Mercer
November 19, 2007
Total U.S. health benefit cost rose by 6.1 percent in 2007, the same pace as last year, to an average of $7,983 per employee, according to the National Survey of Employer-Sponsored Health Plans, conducted annually by Mercer and released today.
The bad news is that’s still more than twice the rate of inflation. Health cost growth is outpacing wages and material costs and eroding business profitability.
Among employers with fewer than 200 employees, health coverage prevalence fell from 63 percent to 61 percent in 2007 — and that’s down from 66 percent five years ago. This drop-off is continuing despite the new availability of relatively low-cost consumer-directed health plans (CDHPs).
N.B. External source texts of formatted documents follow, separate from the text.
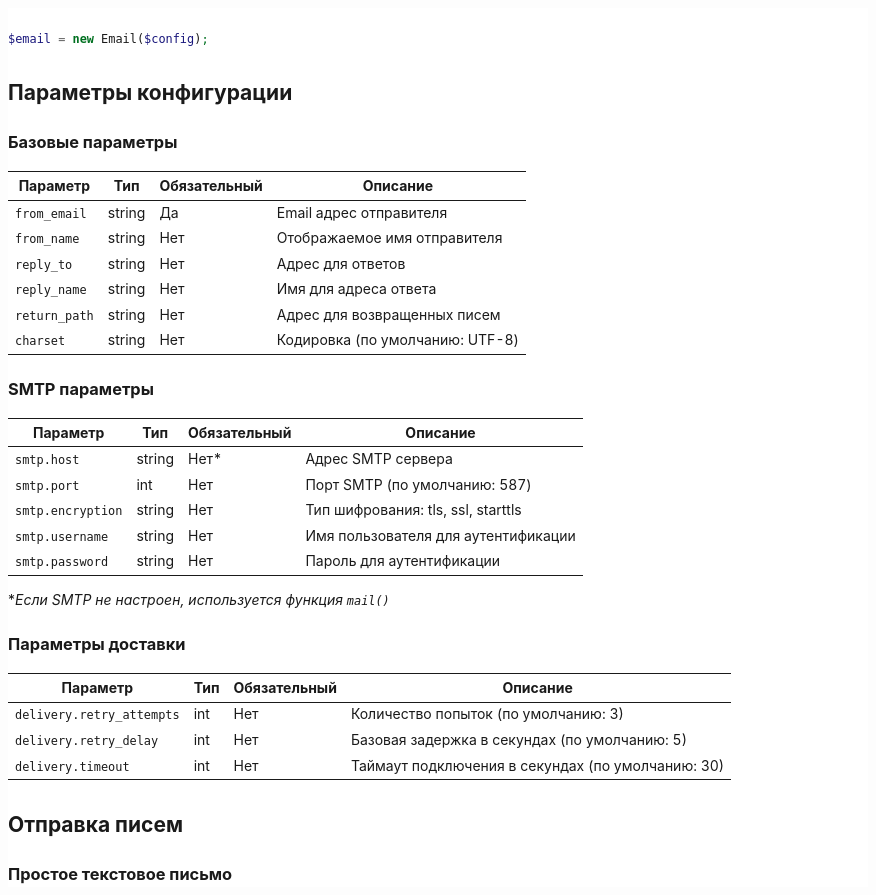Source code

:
 ```php

$email = new Email($config);
```

## Параметры конфигурации

### Базовые параметры

| Параметр | Тип | Обязательный | Описание |
|----------|-----|--------------|----------|
| `from_email` | string | Да | Email адрес отправителя |
| `from_name` | string | Нет | Отображаемое имя отправителя |
| `reply_to` | string | Нет | Адрес для ответов |
| `reply_name` | string | Нет | Имя для адреса ответа |
| `return_path` | string | Нет | Адрес для возвращенных писем |
| `charset` | string | Нет | Кодировка (по умолчанию: UTF-8) |

### SMTP параметры

| Параметр | Тип | Обязательный | Описание |
|----------|-----|--------------|----------|
| `smtp.host` | string | Нет* | Адрес SMTP сервера |
| `smtp.port` | int | Нет | Порт SMTP (по умолчанию: 587) |
| `smtp.encryption` | string | Нет | Тип шифрования: tls, ssl, starttls |
| `smtp.username` | string | Нет | Имя пользователя для аутентификации |
| `smtp.password` | string | Нет | Пароль для аутентификации |

**Если SMTP не настроен, используется функция `mail()`*

### Параметры доставки

| Параметр | Тип | Обязательный | Описание |
|----------|-----|--------------|----------|
| `delivery.retry_attempts` | int | Нет | Количество попыток (по умолчанию: 3) |
| `delivery.retry_delay` | int | Нет | Базовая задержка в секундах (по умолчанию: 5) |
| `delivery.timeout` | int | Нет | Таймаут подключения в секундах (по умолчанию: 30) |

## Отправка писем

### Простое текстовое письмо
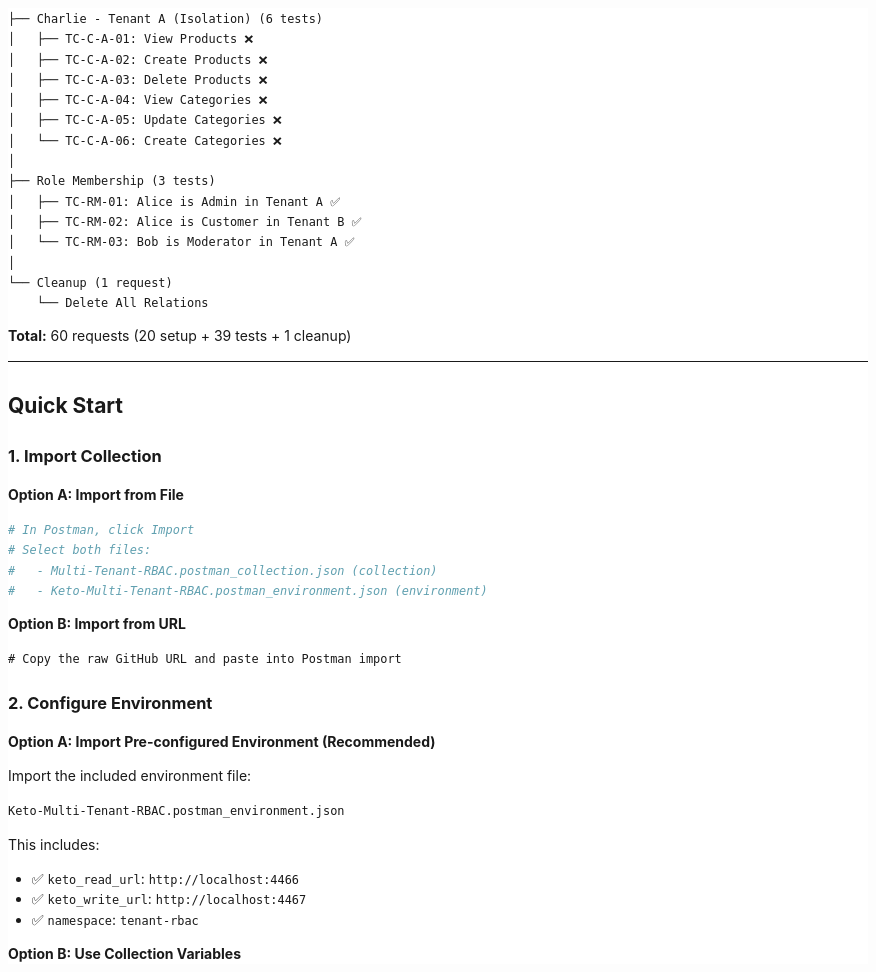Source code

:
 ```
├── Charlie - Tenant A (Isolation) (6 tests)
│   ├── TC-C-A-01: View Products ❌
│   ├── TC-C-A-02: Create Products ❌
│   ├── TC-C-A-03: Delete Products ❌
│   ├── TC-C-A-04: View Categories ❌
│   ├── TC-C-A-05: Update Categories ❌
│   └── TC-C-A-06: Create Categories ❌
│
├── Role Membership (3 tests)
│   ├── TC-RM-01: Alice is Admin in Tenant A ✅
│   ├── TC-RM-02: Alice is Customer in Tenant B ✅
│   └── TC-RM-03: Bob is Moderator in Tenant A ✅
│
└── Cleanup (1 request)
    └── Delete All Relations
```

**Total:** 60 requests (20 setup + 39 tests + 1 cleanup)

---

## Quick Start

### 1. Import Collection

**Option A: Import from File**
```bash
# In Postman, click Import
# Select both files:
#   - Multi-Tenant-RBAC.postman_collection.json (collection)
#   - Keto-Multi-Tenant-RBAC.postman_environment.json (environment)
```

**Option B: Import from URL**
```
# Copy the raw GitHub URL and paste into Postman import
```

### 2. Configure Environment

**Option A: Import Pre-configured Environment (Recommended)**

Import the included environment file:
```
Keto-Multi-Tenant-RBAC.postman_environment.json
```

This includes:
- ✅ `keto_read_url`: `http://localhost:4466`
- ✅ `keto_write_url`: `http://localhost:4467`
- ✅ `namespace`: `tenant-rbac`

**Option B: Use Collection Variables**
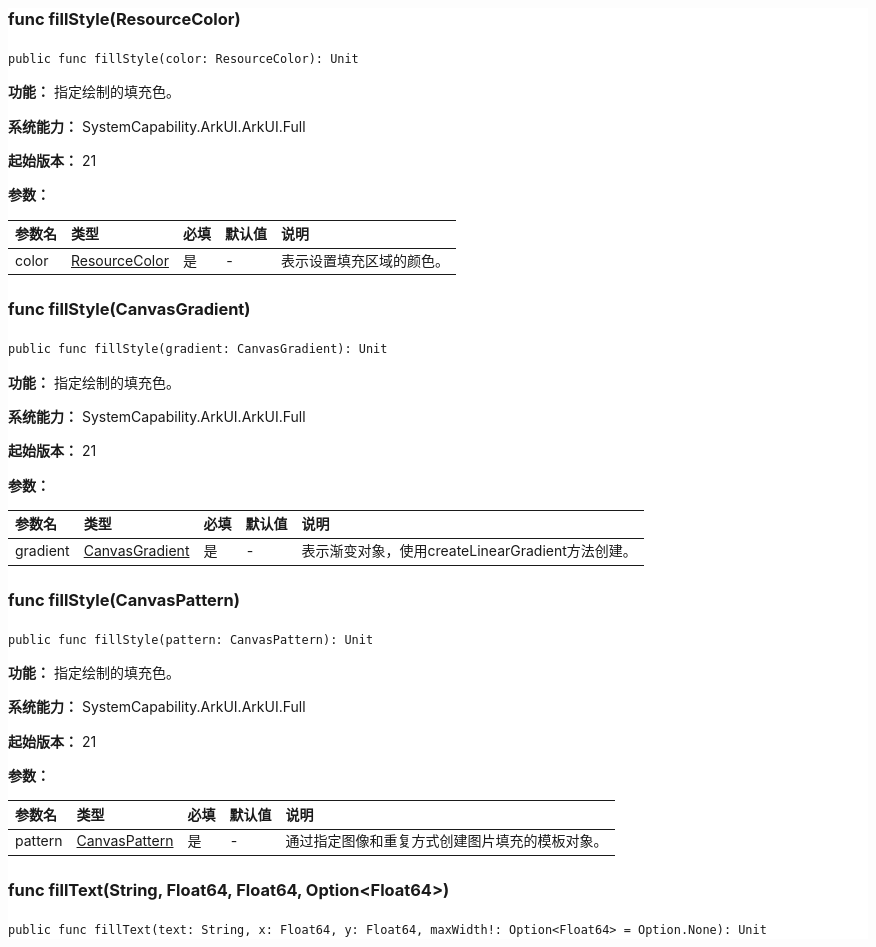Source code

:### func fillStyle(ResourceColor)

```cangjie
public func fillStyle(color: ResourceColor): Unit
```

**功能：** 指定绘制的填充色。

**系统能力：** SystemCapability.ArkUI.ArkUI.Full

**起始版本：** 21

**参数：**

|参数名|类型|必填|默认值|说明|
|:---|:---|:---|:---|:---|
|color|[ResourceColor](../BasicServicesKit/cj-apis-base.md#interface-resourcecolor)|是|-|表示设置填充区域的颜色。|

### func fillStyle(CanvasGradient)

```cangjie
public func fillStyle(gradient: CanvasGradient): Unit
```

**功能：** 指定绘制的填充色。

**系统能力：** SystemCapability.ArkUI.ArkUI.Full

**起始版本：** 21

**参数：**

|参数名|类型|必填|默认值|说明|
|:---|:---|:---|:---|:---|
|gradient|[CanvasGradient](cj-canvas-drawing-canvas.md#class-canvasgradient)|是|-|表示渐变对象，使用createLinearGradient方法创建。|

### func fillStyle(CanvasPattern)

```cangjie
public func fillStyle(pattern: CanvasPattern): Unit
```

**功能：** 指定绘制的填充色。

**系统能力：** SystemCapability.ArkUI.ArkUI.Full

**起始版本：** 21

**参数：**

|参数名|类型|必填|默认值|说明|
|:---|:---|:---|:---|:---|
|pattern|[CanvasPattern](./cj-canvas-drawing-canvaspattern.md#class-canvaspattern)|是|-|通过指定图像和重复方式创建图片填充的模板对象。|

### func fillText(String, Float64, Float64, Option\<Float64>)

```cangjie
public func fillText(text: String, x: Float64, y: Float64, maxWidth!: Option<Float64> = Option.None): Unit
```
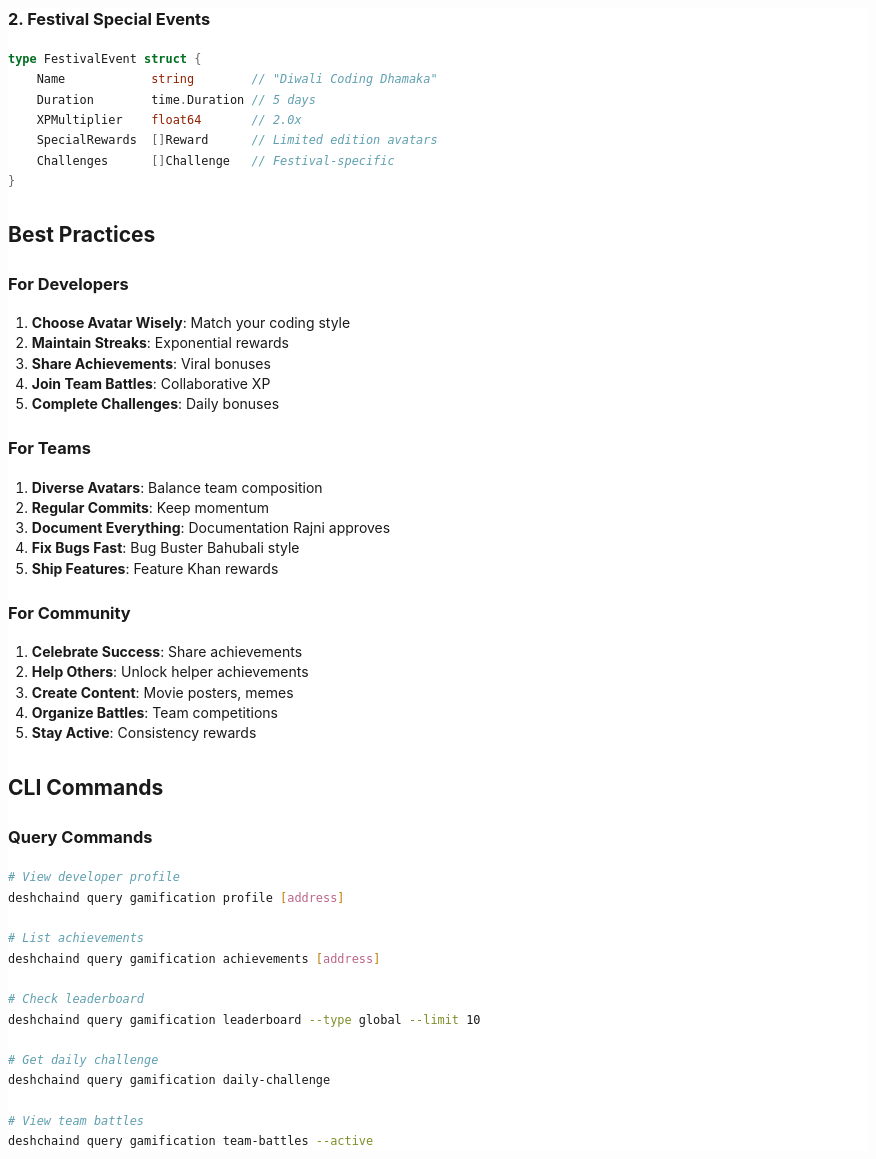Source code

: ### 2. Festival Special Events

```go
type FestivalEvent struct {
    Name            string        // "Diwali Coding Dhamaka"
    Duration        time.Duration // 5 days
    XPMultiplier    float64       // 2.0x
    SpecialRewards  []Reward      // Limited edition avatars
    Challenges      []Challenge   // Festival-specific
}
```

## Best Practices

### For Developers
1. **Choose Avatar Wisely**: Match your coding style
2. **Maintain Streaks**: Exponential rewards
3. **Share Achievements**: Viral bonuses
4. **Join Team Battles**: Collaborative XP
5. **Complete Challenges**: Daily bonuses

### For Teams
1. **Diverse Avatars**: Balance team composition
2. **Regular Commits**: Keep momentum
3. **Document Everything**: Documentation Rajni approves
4. **Fix Bugs Fast**: Bug Buster Bahubali style
5. **Ship Features**: Feature Khan rewards

### For Community
1. **Celebrate Success**: Share achievements
2. **Help Others**: Unlock helper achievements
3. **Create Content**: Movie posters, memes
4. **Organize Battles**: Team competitions
5. **Stay Active**: Consistency rewards

## CLI Commands

### Query Commands
```bash
# View developer profile
deshchaind query gamification profile [address]

# List achievements
deshchaind query gamification achievements [address]

# Check leaderboard
deshchaind query gamification leaderboard --type global --limit 10

# Get daily challenge
deshchaind query gamification daily-challenge

# View team battles
deshchaind query gamification team-battles --active
```
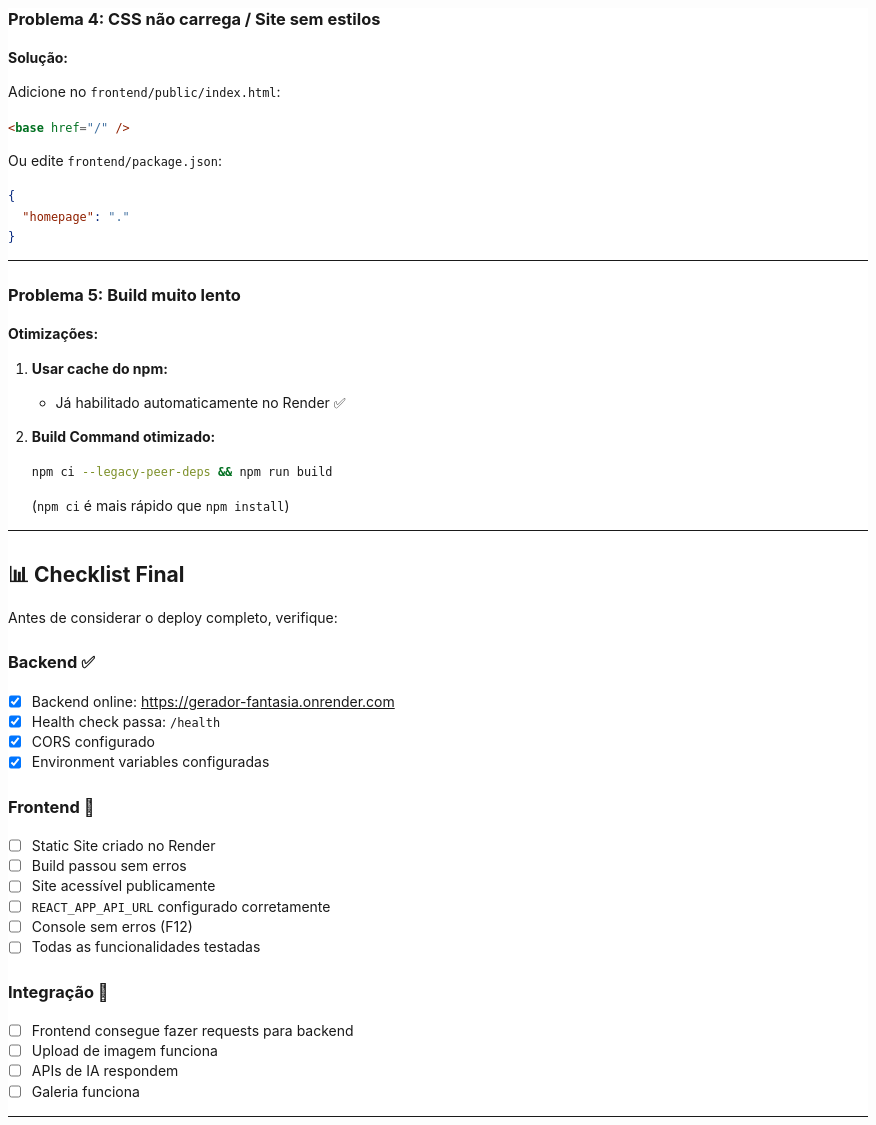 
### **Problema 4: CSS não carrega / Site sem estilos**

**Solução:**

Adicione no `frontend/public/index.html`:
```html
<base href="/" />
```

Ou edite `frontend/package.json`:
```json
{
  "homepage": "."
}
```

---

### **Problema 5: Build muito lento**

**Otimizações:**

1. **Usar cache do npm:**
   - Já habilitado automaticamente no Render ✅

2. **Build Command otimizado:**
   ```bash
   npm ci --legacy-peer-deps && npm run build
   ```
   (`npm ci` é mais rápido que `npm install`)

---

## 📊 Checklist Final

Antes de considerar o deploy completo, verifique:

### **Backend** ✅
- [x] Backend online: https://gerador-fantasia.onrender.com
- [x] Health check passa: `/health`
- [x] CORS configurado
- [x] Environment variables configuradas

### **Frontend** 🔄
- [ ] Static Site criado no Render
- [ ] Build passou sem erros
- [ ] Site acessível publicamente
- [ ] `REACT_APP_API_URL` configurado corretamente
- [ ] Console sem erros (F12)
- [ ] Todas as funcionalidades testadas

### **Integração** 🔄
- [ ] Frontend consegue fazer requests para backend
- [ ] Upload de imagem funciona
- [ ] APIs de IA respondem
- [ ] Galeria funciona

---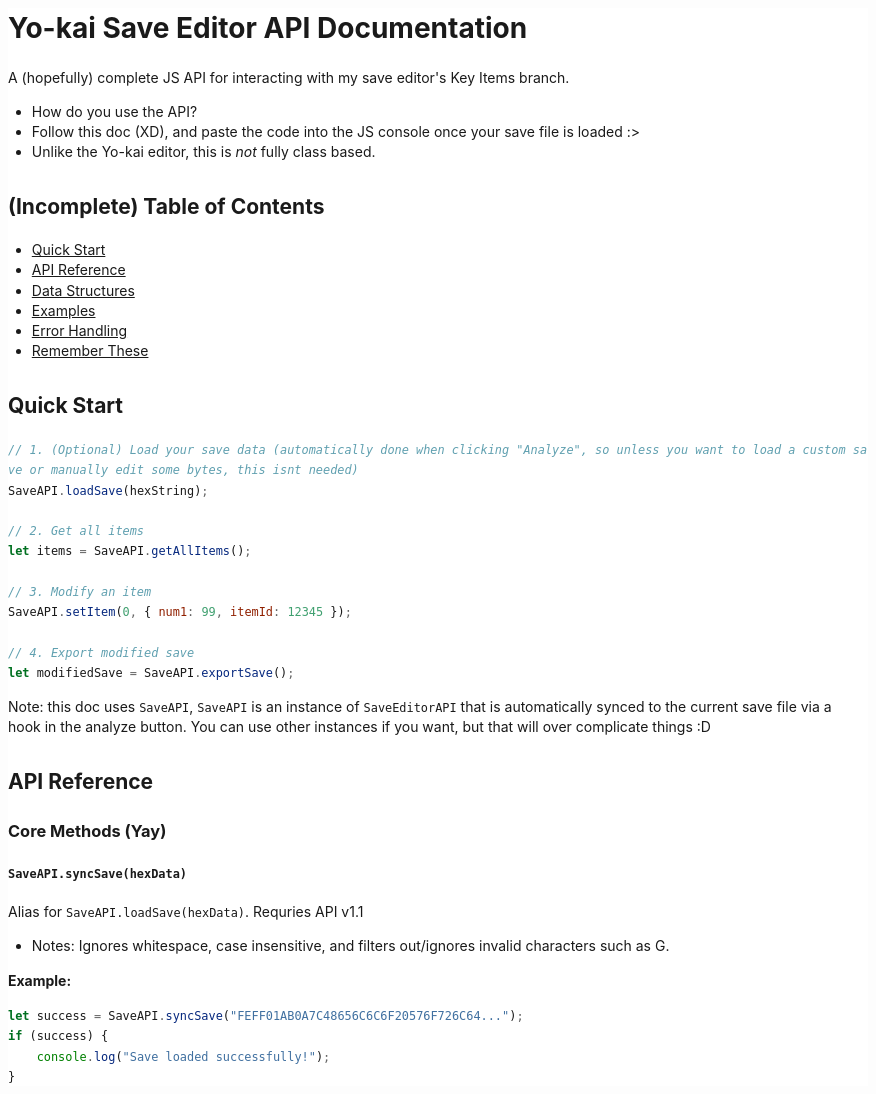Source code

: # Yo-kai Save Editor API Documentation

A (hopefully) complete JS API for interacting with my save editor's Key Items branch.

* How do you use the API?
* Follow this doc (XD), and paste the code into the JS console once your save file is loaded :>
* Unlike the Yo-kai editor, this is *not* fully class based.

## (Incomplete) Table of Contents
- [Quick Start](#quick-start)
- [API Reference](#api-reference)
- [Data Structures](#data-structures)
- [Examples](#examples)
- [Error Handling](#error-handling)
- [Remember These](#remember-these)

## Quick Start

```javascript
// 1. (Optional) Load your save data (automatically done when clicking "Analyze", so unless you want to load a custom save or manually edit some bytes, this isnt needed)
SaveAPI.loadSave(hexString);

// 2. Get all items
let items = SaveAPI.getAllItems();

// 3. Modify an item
SaveAPI.setItem(0, { num1: 99, itemId: 12345 });

// 4. Export modified save
let modifiedSave = SaveAPI.exportSave();
```

Note: this doc uses `SaveAPI`, `SaveAPI` is an instance of `SaveEditorAPI` that is automatically synced to the current save file via a hook in the analyze button. You can use other instances if you want, but that will over complicate things :D
## API Reference

### Core Methods (Yay)

#### `SaveAPI.syncSave(hexData)`
Alias for `SaveAPI.loadSave(hexData)`. Requries API v1.1
- Notes: Ignores whitespace, case insensitive, and filters out/ignores invalid characters such as G.

**Example:**
```javascript
let success = SaveAPI.syncSave("FEFF01AB0A7C48656C6C6F20576F726C64...");
if (success) {
    console.log("Save loaded successfully!");
}
```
The Mercer survey also found that employers expect cost to rise 5.7 percent in 2008. That figure takes into account any changes that employers will make in the level of benefits, the type of plan offered, or the plan vendor. If employers made no changes, the cost of their largest medical plan would rise by about 8 percent, they predict.
After the out-of-control cost growth in the early part of this decade, a fourth year of single-digit increases begs the question, why isn’t it worse? Cost shifting is one reason. Among large employers (those with 500 or more employees), average in-network PPO deductibles rose by about 11 percent.
Another factor that may have served to slow cost increases was the growth in enrollment in consumer-directed health plans, the type of medical plan with the lowest cost by far. In 2007, the percentage of employees enrolled in a CDHP (based on either a Heath Savings Account or a Health Reimbursement Account) rose from 3 percent to 5 percent of all covered employees. The lion’s share of the plans added in 2007 were based on HSAs, which don’t require an employer contribution.
So-called “mini-med” plans, which strictly limit the total amount of benefits payable in a year ($10,000 is a common limit) are now offered by 7 percent of all large employers and 19 percent of large wholesale/retail employers as a way to provide some kind of low-cost coverage to part-timers not eligible for the regular plan or to full-time employees not yet eligible for coverage.
http://www.mercer.com/referencecontent.jhtml?idContent=1287790
Comment:
By Don McCanne, MD
The continued escalation of employers’ health benefit costs at twice the rate of inflation is bad news, but what is much worse is that employers have responded by shifting even more of the costs to their employees. These increases compound each year.
Perhaps the most alarming development in this trend is the increased use of mini-med plans. These plans typically cut off coverage once health care spending has reached $10,000. Obviously these plans fail to provide financial security for individuals with major acute or chronic disorders. Since they won’t work for people who really need health care, they should not be dignified with the label of “low-cost coverage.”
Both employers and insurers continue to seek innovations to reduce their spending on health care. Placing coverage decisions in the hands of either the insurers or the employers will continue to result in greater out-of-pocket costs for individuals, especially those with significant health care needs.
In contrast, the administrators of a national health program would continue to seek ways to pay for the health care that individuals need. (You can write your own “Why do we… ” question here, and then attempt to answer it.)